_Requirement_
Once you reach the line with "X184825640Y-89712800D02*" below, copy each line exactly, stopping after the line with "X77470000Y-65341500D03*", and skip any pictures.

_Data supplied_
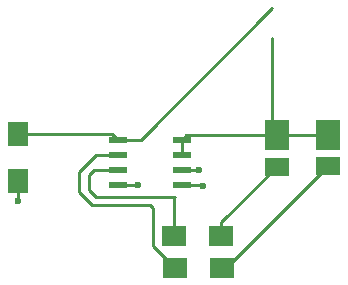
<source format=gtl>
G04 #@! TF.FileFunction,Copper,L1,Top,Signal*
%FSLAX46Y46*%
G04 Gerber Fmt 4.6, Leading zero omitted, Abs format (unit mm)*
G04 Created by KiCad (PCBNEW 4.0.7) date Sunday, July 22, 2018 'PMt' 03:48:40 PM*
%MOMM*%
%LPD*%
G01*
G04 APERTURE LIST*
%ADD10C,0.100000*%
%ADD11R,2.100000X2.500000*%
%ADD12R,2.100000X1.500000*%
%ADD13R,2.000000X1.700000*%
%ADD14R,1.700000X2.000000*%
%ADD15R,1.550000X0.600000*%
%ADD16C,0.600000*%
%ADD17C,0.250000*%
G04 APERTURE END LIST*
D10*
D11*
X206695040Y-84191800D03*
D12*
X206695040Y-86851800D03*
D11*
X211023200Y-84166400D03*
D12*
X211023200Y-86826400D03*
D13*
X202025000Y-92735400D03*
X198025000Y-92735400D03*
X202101200Y-95443040D03*
X198101200Y-95443040D03*
D14*
X184825640Y-84055200D03*
X184825640Y-88055200D03*
D15*
X193261000Y-84582000D03*
X193261000Y-85852000D03*
X193261000Y-87122000D03*
X193261000Y-88392000D03*
X198661000Y-88392000D03*
X198661000Y-87122000D03*
X198661000Y-85852000D03*
X198661000Y-84582000D03*
D16*
X200162160Y-87116920D03*
X184795160Y-89743280D03*
X194965320Y-88402160D03*
X200446640Y-88468200D03*
D17*
X206324200Y-75981560D02*
X206324200Y-83820960D01*
X206324200Y-83820960D02*
X206695040Y-84191800D01*
X206491840Y-83988600D02*
X206695040Y-84191800D01*
X206695040Y-84191800D02*
X199051200Y-84191800D01*
X199051200Y-84191800D02*
X198661000Y-84582000D01*
X198661000Y-85852000D02*
X198661000Y-84582000D01*
X198661000Y-84582000D02*
X199051200Y-84191800D01*
X199051200Y-84191800D02*
X210997800Y-84191800D01*
X210997800Y-84191800D02*
X211023200Y-84166400D01*
X202025000Y-92735400D02*
X202025000Y-91521840D01*
X202025000Y-91521840D02*
X206695040Y-86851800D01*
X202101200Y-95443040D02*
X202406560Y-95443040D01*
X202406560Y-95443040D02*
X211023200Y-86826400D01*
X193261000Y-87122000D02*
X191201040Y-87122000D01*
X198025000Y-89518240D02*
X198025000Y-92735400D01*
X198120000Y-89423240D02*
X198025000Y-89518240D01*
X191378840Y-89423240D02*
X198120000Y-89423240D01*
X190769240Y-88813640D02*
X191378840Y-89423240D01*
X190769240Y-87553800D02*
X190769240Y-88813640D01*
X191201040Y-87122000D02*
X190769240Y-87553800D01*
X193261000Y-85852000D02*
X191404240Y-85852000D01*
X196255640Y-93597480D02*
X198101200Y-95443040D01*
X196255640Y-90373200D02*
X196255640Y-93597480D01*
X195950840Y-90068400D02*
X196255640Y-90373200D01*
X191033400Y-90068400D02*
X195950840Y-90068400D01*
X189931040Y-88966040D02*
X191033400Y-90068400D01*
X189931040Y-87325200D02*
X189931040Y-88966040D01*
X191404240Y-85852000D02*
X189931040Y-87325200D01*
X193261000Y-84582000D02*
X195183760Y-84582000D01*
X195183760Y-84582000D02*
X206324200Y-73441560D01*
X184825640Y-84055200D02*
X192734200Y-84055200D01*
X192734200Y-84055200D02*
X193261000Y-84582000D01*
X184825640Y-88055200D02*
X184825640Y-89712800D01*
X200157080Y-87122000D02*
X198661000Y-87122000D01*
X200162160Y-87116920D02*
X200157080Y-87122000D01*
X184825640Y-89712800D02*
X184795160Y-89743280D01*
X194955160Y-88392000D02*
X193261000Y-88392000D01*
X194965320Y-88402160D02*
X194955160Y-88392000D01*
X200370440Y-88392000D02*
X198661000Y-88392000D01*
X200446640Y-88468200D02*
X200370440Y-88392000D01*
M02*

</source>
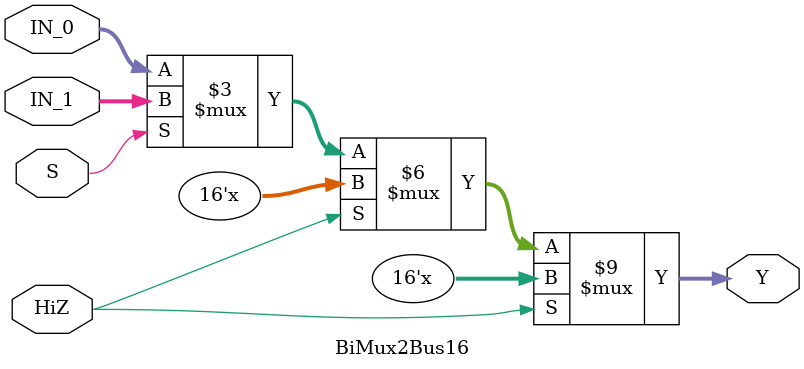
<source format=v>
module BiMux2Bus16(HiZ,IN_0,IN_1,Y,S);

input HiZ;
input S;
input [15:0]IN_0;
input [15:0]IN_1;
output reg[15:0]Y;

always@* begin   
	 if(HiZ) begin
		Y = 16'bz;
	 end
	 else begin
		if(S) begin
			Y = IN_1;
		end
		else begin
			Y = IN_0;
		end
	 end
		
end	 
endmodule
</source>
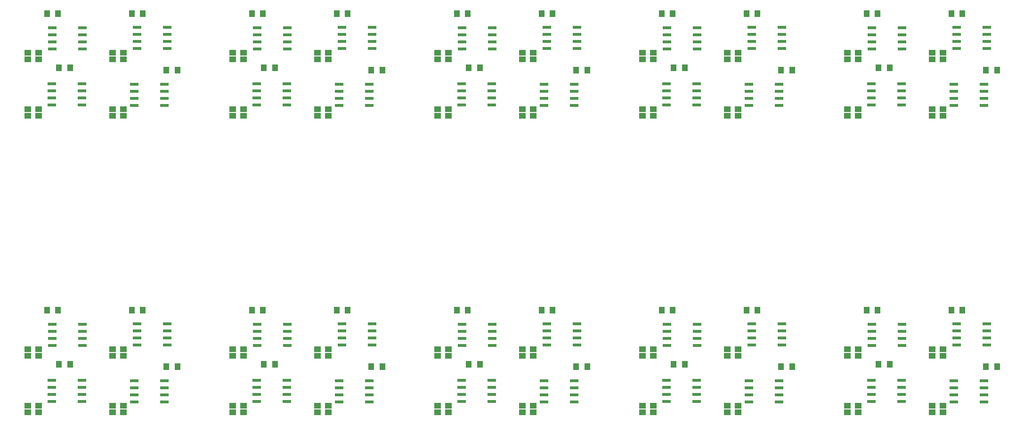
<source format=gbp>
G04 #@! TF.FileFunction,Paste,Bot*
%FSLAX46Y46*%
G04 Gerber Fmt 4.6, Leading zero omitted, Abs format (unit mm)*
G04 Created by KiCad (PCBNEW 4.0.6) date Fri Nov 17 13:30:40 2017*
%MOMM*%
%LPD*%
G01*
G04 APERTURE LIST*
%ADD10C,0.100000*%
%ADD11R,1.000000X1.250000*%
%ADD12R,1.250000X1.000000*%
%ADD13R,1.550000X0.600000*%
G04 APERTURE END LIST*
D10*
D11*
X69808600Y-56718200D03*
X67808600Y-56718200D03*
X82915000Y-46990000D03*
X80915000Y-46990000D03*
X89138000Y-57150000D03*
X87138000Y-57150000D03*
X67675000Y-46990000D03*
X65675000Y-46990000D03*
D12*
X62230000Y-64198500D03*
X62230000Y-65341500D03*
X64135000Y-64198500D03*
X64135000Y-65341500D03*
X77470000Y-64198500D03*
X77470000Y-65341500D03*
X79375000Y-64198500D03*
X79375000Y-65341500D03*
X77470000Y-54038500D03*
X77470000Y-55181500D03*
X79375000Y-54038500D03*
X79375000Y-55181500D03*
X62230000Y-54038500D03*
X62230000Y-55181500D03*
X64135000Y-54038500D03*
X64135000Y-55181500D03*
D13*
X71940400Y-59639200D03*
X71940400Y-60909200D03*
X71940400Y-62179200D03*
X71940400Y-63449200D03*
X66540400Y-63449200D03*
X66540400Y-62179200D03*
X66540400Y-60909200D03*
X66540400Y-59639200D03*
X87256600Y-49479200D03*
X87256600Y-50749200D03*
X87256600Y-52019200D03*
X87256600Y-53289200D03*
X81856600Y-53289200D03*
X81856600Y-52019200D03*
X81856600Y-50749200D03*
X81856600Y-49479200D03*
X86774000Y-59664600D03*
X86774000Y-60934600D03*
X86774000Y-62204600D03*
X86774000Y-63474600D03*
X81374000Y-63474600D03*
X81374000Y-62204600D03*
X81374000Y-60934600D03*
X81374000Y-59664600D03*
X72042000Y-49555400D03*
X72042000Y-50825400D03*
X72042000Y-52095400D03*
X72042000Y-53365400D03*
X66642000Y-53365400D03*
X66642000Y-52095400D03*
X66642000Y-50825400D03*
X66642000Y-49555400D03*
D11*
X106638600Y-56718200D03*
X104638600Y-56718200D03*
X119745000Y-46990000D03*
X117745000Y-46990000D03*
X125968000Y-57150000D03*
X123968000Y-57150000D03*
X104505000Y-46990000D03*
X102505000Y-46990000D03*
D12*
X99060000Y-64198500D03*
X99060000Y-65341500D03*
X100965000Y-64198500D03*
X100965000Y-65341500D03*
X114300000Y-64198500D03*
X114300000Y-65341500D03*
X116205000Y-64198500D03*
X116205000Y-65341500D03*
X114300000Y-54038500D03*
X114300000Y-55181500D03*
X116205000Y-54038500D03*
X116205000Y-55181500D03*
X99060000Y-54038500D03*
X99060000Y-55181500D03*
X100965000Y-54038500D03*
X100965000Y-55181500D03*
D13*
X108770400Y-59639200D03*
X108770400Y-60909200D03*
X108770400Y-62179200D03*
X108770400Y-63449200D03*
X103370400Y-63449200D03*
X103370400Y-62179200D03*
X103370400Y-60909200D03*
X103370400Y-59639200D03*
X124086600Y-49479200D03*
X124086600Y-50749200D03*
X124086600Y-52019200D03*
X124086600Y-53289200D03*
X118686600Y-53289200D03*
X118686600Y-52019200D03*
X118686600Y-50749200D03*
X118686600Y-49479200D03*
X123604000Y-59664600D03*
X123604000Y-60934600D03*
X123604000Y-62204600D03*
X123604000Y-63474600D03*
X118204000Y-63474600D03*
X118204000Y-62204600D03*
X118204000Y-60934600D03*
X118204000Y-59664600D03*
X108872000Y-49555400D03*
X108872000Y-50825400D03*
X108872000Y-52095400D03*
X108872000Y-53365400D03*
X103472000Y-53365400D03*
X103472000Y-52095400D03*
X103472000Y-50825400D03*
X103472000Y-49555400D03*
D11*
X143468600Y-56718200D03*
X141468600Y-56718200D03*
X156575000Y-46990000D03*
X154575000Y-46990000D03*
X162798000Y-57150000D03*
X160798000Y-57150000D03*
X141335000Y-46990000D03*
X139335000Y-46990000D03*
D12*
X135890000Y-64198500D03*
X135890000Y-65341500D03*
X137795000Y-64198500D03*
X137795000Y-65341500D03*
X151130000Y-64198500D03*
X151130000Y-65341500D03*
X153035000Y-64198500D03*
X153035000Y-65341500D03*
X151130000Y-54038500D03*
X151130000Y-55181500D03*
X153035000Y-54038500D03*
X153035000Y-55181500D03*
X135890000Y-54038500D03*
X135890000Y-55181500D03*
X137795000Y-54038500D03*
X137795000Y-55181500D03*
D13*
X145600400Y-59639200D03*
X145600400Y-60909200D03*
X145600400Y-62179200D03*
X145600400Y-63449200D03*
X140200400Y-63449200D03*
X140200400Y-62179200D03*
X140200400Y-60909200D03*
X140200400Y-59639200D03*
X160916600Y-49479200D03*
X160916600Y-50749200D03*
X160916600Y-52019200D03*
X160916600Y-53289200D03*
X155516600Y-53289200D03*
X155516600Y-52019200D03*
X155516600Y-50749200D03*
X155516600Y-49479200D03*
X160434000Y-59664600D03*
X160434000Y-60934600D03*
X160434000Y-62204600D03*
X160434000Y-63474600D03*
X155034000Y-63474600D03*
X155034000Y-62204600D03*
X155034000Y-60934600D03*
X155034000Y-59664600D03*
X145702000Y-49555400D03*
X145702000Y-50825400D03*
X145702000Y-52095400D03*
X145702000Y-53365400D03*
X140302000Y-53365400D03*
X140302000Y-52095400D03*
X140302000Y-50825400D03*
X140302000Y-49555400D03*
D11*
X180298600Y-56718200D03*
X178298600Y-56718200D03*
X193405000Y-46990000D03*
X191405000Y-46990000D03*
X199628000Y-57150000D03*
X197628000Y-57150000D03*
X178165000Y-46990000D03*
X176165000Y-46990000D03*
D12*
X172720000Y-64198500D03*
X172720000Y-65341500D03*
X174625000Y-64198500D03*
X174625000Y-65341500D03*
X187960000Y-64198500D03*
X187960000Y-65341500D03*
X189865000Y-64198500D03*
X189865000Y-65341500D03*
X187960000Y-54038500D03*
X187960000Y-55181500D03*
X189865000Y-54038500D03*
X189865000Y-55181500D03*
X172720000Y-54038500D03*
X172720000Y-55181500D03*
X174625000Y-54038500D03*
X174625000Y-55181500D03*
D13*
X182430400Y-59639200D03*
X182430400Y-60909200D03*
X182430400Y-62179200D03*
X182430400Y-63449200D03*
X177030400Y-63449200D03*
X177030400Y-62179200D03*
X177030400Y-60909200D03*
X177030400Y-59639200D03*
X197746600Y-49479200D03*
X197746600Y-50749200D03*
X197746600Y-52019200D03*
X197746600Y-53289200D03*
X192346600Y-53289200D03*
X192346600Y-52019200D03*
X192346600Y-50749200D03*
X192346600Y-49479200D03*
X197264000Y-59664600D03*
X197264000Y-60934600D03*
X197264000Y-62204600D03*
X197264000Y-63474600D03*
X191864000Y-63474600D03*
X191864000Y-62204600D03*
X191864000Y-60934600D03*
X191864000Y-59664600D03*
X182532000Y-49555400D03*
X182532000Y-50825400D03*
X182532000Y-52095400D03*
X182532000Y-53365400D03*
X177132000Y-53365400D03*
X177132000Y-52095400D03*
X177132000Y-50825400D03*
X177132000Y-49555400D03*
D11*
X217128600Y-56718200D03*
X215128600Y-56718200D03*
X230235000Y-46990000D03*
X228235000Y-46990000D03*
X236458000Y-57150000D03*
X234458000Y-57150000D03*
X214995000Y-46990000D03*
X212995000Y-46990000D03*
D12*
X209550000Y-64198500D03*
X209550000Y-65341500D03*
X211455000Y-64198500D03*
X211455000Y-65341500D03*
X224790000Y-64198500D03*
X224790000Y-65341500D03*
X226695000Y-64198500D03*
X226695000Y-65341500D03*
X224790000Y-54038500D03*
X224790000Y-55181500D03*
X226695000Y-54038500D03*
X226695000Y-55181500D03*
X209550000Y-54038500D03*
X209550000Y-55181500D03*
X211455000Y-54038500D03*
X211455000Y-55181500D03*
D13*
X219260400Y-59639200D03*
X219260400Y-60909200D03*
X219260400Y-62179200D03*
X219260400Y-63449200D03*
X213860400Y-63449200D03*
X213860400Y-62179200D03*
X213860400Y-60909200D03*
X213860400Y-59639200D03*
X234576600Y-49479200D03*
X234576600Y-50749200D03*
X234576600Y-52019200D03*
X234576600Y-53289200D03*
X229176600Y-53289200D03*
X229176600Y-52019200D03*
X229176600Y-50749200D03*
X229176600Y-49479200D03*
X234094000Y-59664600D03*
X234094000Y-60934600D03*
X234094000Y-62204600D03*
X234094000Y-63474600D03*
X228694000Y-63474600D03*
X228694000Y-62204600D03*
X228694000Y-60934600D03*
X228694000Y-59664600D03*
X219362000Y-49555400D03*
X219362000Y-50825400D03*
X219362000Y-52095400D03*
X219362000Y-53365400D03*
X213962000Y-53365400D03*
X213962000Y-52095400D03*
X213962000Y-50825400D03*
X213962000Y-49555400D03*
D11*
X69808600Y-110058200D03*
X67808600Y-110058200D03*
X82915000Y-100330000D03*
X80915000Y-100330000D03*
X89138000Y-110490000D03*
X87138000Y-110490000D03*
X67675000Y-100330000D03*
X65675000Y-100330000D03*
D12*
X62230000Y-117538500D03*
X62230000Y-118681500D03*
X64135000Y-117538500D03*
X64135000Y-118681500D03*
X77470000Y-117538500D03*
X77470000Y-118681500D03*
X79375000Y-117538500D03*
X79375000Y-118681500D03*
X77470000Y-107378500D03*
X77470000Y-108521500D03*
X79375000Y-107378500D03*
X79375000Y-108521500D03*
X62230000Y-107378500D03*
X62230000Y-108521500D03*
X64135000Y-107378500D03*
X64135000Y-108521500D03*
D13*
X71940400Y-112979200D03*
X71940400Y-114249200D03*
X71940400Y-115519200D03*
X71940400Y-116789200D03*
X66540400Y-116789200D03*
X66540400Y-115519200D03*
X66540400Y-114249200D03*
X66540400Y-112979200D03*
X87256600Y-102819200D03*
X87256600Y-104089200D03*
X87256600Y-105359200D03*
X87256600Y-106629200D03*
X81856600Y-106629200D03*
X81856600Y-105359200D03*
X81856600Y-104089200D03*
X81856600Y-102819200D03*
X86774000Y-113004600D03*
X86774000Y-114274600D03*
X86774000Y-115544600D03*
X86774000Y-116814600D03*
X81374000Y-116814600D03*
X81374000Y-115544600D03*
X81374000Y-114274600D03*
X81374000Y-113004600D03*
X72042000Y-102895400D03*
X72042000Y-104165400D03*
X72042000Y-105435400D03*
X72042000Y-106705400D03*
X66642000Y-106705400D03*
X66642000Y-105435400D03*
X66642000Y-104165400D03*
X66642000Y-102895400D03*
D11*
X106638600Y-110058200D03*
X104638600Y-110058200D03*
X119745000Y-100330000D03*
X117745000Y-100330000D03*
X125968000Y-110490000D03*
X123968000Y-110490000D03*
X104505000Y-100330000D03*
X102505000Y-100330000D03*
D12*
X99060000Y-117538500D03*
X99060000Y-118681500D03*
X100965000Y-117538500D03*
X100965000Y-118681500D03*
X114300000Y-117538500D03*
X114300000Y-118681500D03*
X116205000Y-117538500D03*
X116205000Y-118681500D03*
X114300000Y-107378500D03*
X114300000Y-108521500D03*
X116205000Y-107378500D03*
X116205000Y-108521500D03*
X99060000Y-107378500D03*
X99060000Y-108521500D03*
X100965000Y-107378500D03*
X100965000Y-108521500D03*
D13*
X108770400Y-112979200D03*
X108770400Y-114249200D03*
X108770400Y-115519200D03*
X108770400Y-116789200D03*
X103370400Y-116789200D03*
X103370400Y-115519200D03*
X103370400Y-114249200D03*
X103370400Y-112979200D03*
X124086600Y-102819200D03*
X124086600Y-104089200D03*
X124086600Y-105359200D03*
X124086600Y-106629200D03*
X118686600Y-106629200D03*
X118686600Y-105359200D03*
X118686600Y-104089200D03*
X118686600Y-102819200D03*
X123604000Y-113004600D03*
X123604000Y-114274600D03*
X123604000Y-115544600D03*
X123604000Y-116814600D03*
X118204000Y-116814600D03*
X118204000Y-115544600D03*
X118204000Y-114274600D03*
X118204000Y-113004600D03*
X108872000Y-102895400D03*
X108872000Y-104165400D03*
X108872000Y-105435400D03*
X108872000Y-106705400D03*
X103472000Y-106705400D03*
X103472000Y-105435400D03*
X103472000Y-104165400D03*
X103472000Y-102895400D03*
D11*
X143468600Y-110058200D03*
X141468600Y-110058200D03*
X156575000Y-100330000D03*
X154575000Y-100330000D03*
X162798000Y-110490000D03*
X160798000Y-110490000D03*
X141335000Y-100330000D03*
X139335000Y-100330000D03*
D12*
X135890000Y-117538500D03*
X135890000Y-118681500D03*
X137795000Y-117538500D03*
X137795000Y-118681500D03*
X151130000Y-117538500D03*
X151130000Y-118681500D03*
X153035000Y-117538500D03*
X153035000Y-118681500D03*
X151130000Y-107378500D03*
X151130000Y-108521500D03*
X153035000Y-107378500D03*
X153035000Y-108521500D03*
X135890000Y-107378500D03*
X135890000Y-108521500D03*
X137795000Y-107378500D03*
X137795000Y-108521500D03*
D13*
X145600400Y-112979200D03*
X145600400Y-114249200D03*
X145600400Y-115519200D03*
X145600400Y-116789200D03*
X140200400Y-116789200D03*
X140200400Y-115519200D03*
X140200400Y-114249200D03*
X140200400Y-112979200D03*
X160916600Y-102819200D03*
X160916600Y-104089200D03*
X160916600Y-105359200D03*
X160916600Y-106629200D03*
X155516600Y-106629200D03*
X155516600Y-105359200D03*
X155516600Y-104089200D03*
X155516600Y-102819200D03*
X160434000Y-113004600D03*
X160434000Y-114274600D03*
X160434000Y-115544600D03*
X160434000Y-116814600D03*
X155034000Y-116814600D03*
X155034000Y-115544600D03*
X155034000Y-114274600D03*
X155034000Y-113004600D03*
X145702000Y-102895400D03*
X145702000Y-104165400D03*
X145702000Y-105435400D03*
X145702000Y-106705400D03*
X140302000Y-106705400D03*
X140302000Y-105435400D03*
X140302000Y-104165400D03*
X140302000Y-102895400D03*
D11*
X180298600Y-110058200D03*
X178298600Y-110058200D03*
X193405000Y-100330000D03*
X191405000Y-100330000D03*
X199628000Y-110490000D03*
X197628000Y-110490000D03*
X178165000Y-100330000D03*
X176165000Y-100330000D03*
D12*
X172720000Y-117538500D03*
X172720000Y-118681500D03*
X174625000Y-117538500D03*
X174625000Y-118681500D03*
X187960000Y-117538500D03*
X187960000Y-118681500D03*
X189865000Y-117538500D03*
X189865000Y-118681500D03*
X187960000Y-107378500D03*
X187960000Y-108521500D03*
X189865000Y-107378500D03*
X189865000Y-108521500D03*
X172720000Y-107378500D03*
X172720000Y-108521500D03*
X174625000Y-107378500D03*
X174625000Y-108521500D03*
D13*
X182430400Y-112979200D03*
X182430400Y-114249200D03*
X182430400Y-115519200D03*
X182430400Y-116789200D03*
X177030400Y-116789200D03*
X177030400Y-115519200D03*
X177030400Y-114249200D03*
X177030400Y-112979200D03*
X197746600Y-102819200D03*
X197746600Y-104089200D03*
X197746600Y-105359200D03*
X197746600Y-106629200D03*
X192346600Y-106629200D03*
X192346600Y-105359200D03*
X192346600Y-104089200D03*
X192346600Y-102819200D03*
X197264000Y-113004600D03*
X197264000Y-114274600D03*
X197264000Y-115544600D03*
X197264000Y-116814600D03*
X191864000Y-116814600D03*
X191864000Y-115544600D03*
X191864000Y-114274600D03*
X191864000Y-113004600D03*
X182532000Y-102895400D03*
X182532000Y-104165400D03*
X182532000Y-105435400D03*
X182532000Y-106705400D03*
X177132000Y-106705400D03*
X177132000Y-105435400D03*
X177132000Y-104165400D03*
X177132000Y-102895400D03*
D11*
X217128600Y-110058200D03*
X215128600Y-110058200D03*
X230235000Y-100330000D03*
X228235000Y-100330000D03*
X236458000Y-110490000D03*
X234458000Y-110490000D03*
X214995000Y-100330000D03*
X212995000Y-100330000D03*
D12*
X209550000Y-117538500D03*
X209550000Y-118681500D03*
X211455000Y-117538500D03*
X211455000Y-118681500D03*
X224790000Y-117538500D03*
X224790000Y-118681500D03*
X226695000Y-117538500D03*
X226695000Y-118681500D03*
X224790000Y-107378500D03*
X224790000Y-108521500D03*
X226695000Y-107378500D03*
X226695000Y-108521500D03*
X209550000Y-107378500D03*
X209550000Y-108521500D03*
X211455000Y-107378500D03*
X211455000Y-108521500D03*
D13*
X219260400Y-112979200D03*
X219260400Y-114249200D03*
X219260400Y-115519200D03*
X219260400Y-116789200D03*
X213860400Y-116789200D03*
X213860400Y-115519200D03*
X213860400Y-114249200D03*
X213860400Y-112979200D03*
X234576600Y-102819200D03*
X234576600Y-104089200D03*
X234576600Y-105359200D03*
X234576600Y-106629200D03*
X229176600Y-106629200D03*
X229176600Y-105359200D03*
X229176600Y-104089200D03*
X229176600Y-102819200D03*
X234094000Y-113004600D03*
X234094000Y-114274600D03*
X234094000Y-115544600D03*
X234094000Y-116814600D03*
X228694000Y-116814600D03*
X228694000Y-115544600D03*
X228694000Y-114274600D03*
X228694000Y-113004600D03*
X219362000Y-102895400D03*
X219362000Y-104165400D03*
X219362000Y-105435400D03*
X219362000Y-106705400D03*
X213962000Y-106705400D03*
X213962000Y-105435400D03*
X213962000Y-104165400D03*
X213962000Y-102895400D03*
M02*

</source>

_Exercise output_
X184825640Y-89712800D02*
X184795160Y-89743280D01*
X194955160Y-88392000D02*
X193261000Y-88392000D01*
X194965320Y-88402160D02*
X194955160Y-88392000D01*
X200370440Y-88392000D02*
X198661000Y-88392000D01*
X200446640Y-88468200D02*
X200370440Y-88392000D01*
M02*

</source>
<source format=v>
module BiMux2Bus16(HiZ,IN_0,IN_1,Y,S);

input HiZ;
input S;
input [15:0]IN_0;
input [15:0]IN_1;
output reg[15:0]Y;

always@* begin   
	 if(HiZ) begin
		Y = 16'bz;
	 end
	 else begin
		if(S) begin
			Y = IN_1;
		end
		else begin
			Y = IN_0;
		end
	 end
		
end	 
endmodule
</source>
<source format=gbp>
G04 #@! TF.FileFunction,Paste,Bot*
%FSLAX46Y46*%
G04 Gerber Fmt 4.6, Leading zero omitted, Abs format (unit mm)*
G04 Created by KiCad (PCBNEW 4.0.6) date Fri Nov 17 13:30:40 2017*
%MOMM*%
%LPD*%
G01*
G04 APERTURE LIST*
%ADD10C,0.100000*%
%ADD11R,1.000000X1.250000*%
%ADD12R,1.250000X1.000000*%
%ADD13R,1.550000X0.600000*%
G04 APERTURE END LIST*
D10*
D11*
X69808600Y-56718200D03*
X67808600Y-56718200D03*
X82915000Y-46990000D03*
X80915000Y-46990000D03*
X89138000Y-57150000D03*
X87138000Y-57150000D03*
X67675000Y-46990000D03*
X65675000Y-46990000D03*
D12*
X62230000Y-64198500D03*
X62230000Y-65341500D03*
X64135000Y-64198500D03*
X64135000Y-65341500D03*
X77470000Y-64198500D03*
X77470000Y-65341500D03*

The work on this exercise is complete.